J’ajouterai, pour terminer, que le texte du Mahâvastu cité tout à l’heure achève ce tableau du sage par un trait qui jette du jour sur une expression que l’interprète tibétain du Lalita vistara ne me paraît pas avoir comprise. Il s’agit des mots yugamâtram̃ prêkchamâṇaḥ, qui signifient littéralement « ne regardant pas en avant au delà de la longueur d’un joug, » et qui rappellent une idée brâhmanique connue.
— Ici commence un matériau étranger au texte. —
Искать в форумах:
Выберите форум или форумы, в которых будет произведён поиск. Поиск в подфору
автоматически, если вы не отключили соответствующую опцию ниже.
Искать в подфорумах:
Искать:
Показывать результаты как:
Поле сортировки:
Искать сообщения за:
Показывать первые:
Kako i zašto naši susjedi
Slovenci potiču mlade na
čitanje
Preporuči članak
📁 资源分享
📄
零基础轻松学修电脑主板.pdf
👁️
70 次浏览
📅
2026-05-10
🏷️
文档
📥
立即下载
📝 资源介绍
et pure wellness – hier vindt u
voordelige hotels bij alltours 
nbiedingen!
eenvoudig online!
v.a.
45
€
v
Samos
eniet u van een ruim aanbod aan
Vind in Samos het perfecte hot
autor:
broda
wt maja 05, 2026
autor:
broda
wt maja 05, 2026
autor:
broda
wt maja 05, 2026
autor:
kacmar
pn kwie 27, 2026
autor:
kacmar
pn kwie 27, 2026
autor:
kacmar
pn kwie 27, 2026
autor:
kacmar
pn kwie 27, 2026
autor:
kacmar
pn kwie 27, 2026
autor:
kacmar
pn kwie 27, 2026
Or, lorsque le Lalita vistara décrit le Religieux que vit pour la première fois le jeune Siddhârtha dans une de ses promenades hors du palais de son père, et de plus quand il représente Çâkya lui-même devenu Religieux entrant dans la ville de Râdjagrĭha, il se sert d’une expression presque semblable, yugamâtram̃ paçyan, « ne voyant pas plus loin que la longueur d’un joug[6]. » M. Foucaux, d’après les Tibétains, l’a traduite la première fois, « ne considérant que le joug qui le retient, » et la seconde fois, « ne regardant que le joug (de la morale). » Je crois, malgré l’opinion de l’interprète tibétain, que cette formule doit être entendue au propre et non au sens figuré ; c’est dans le premier sens qu’elle est prise chez les Brâhmanes, auxquels elle est aussi familière qu’aux Buddhistes.


  1. Abhidharmakôça vyâkhyâ, f. 322 b.
  2. Ibid. f. 94 b.
  3. Djina alam̃kâra, f. 14 b.
  4. Voyez ci-dessus, p. 344, 345 et 390.
  5. Mahâvastu, f. 208 a.
  6. Lalita vistara, f. 126 b de mon man. A ; Rgya tch’er rol pa, t. II, p. 184 et 228.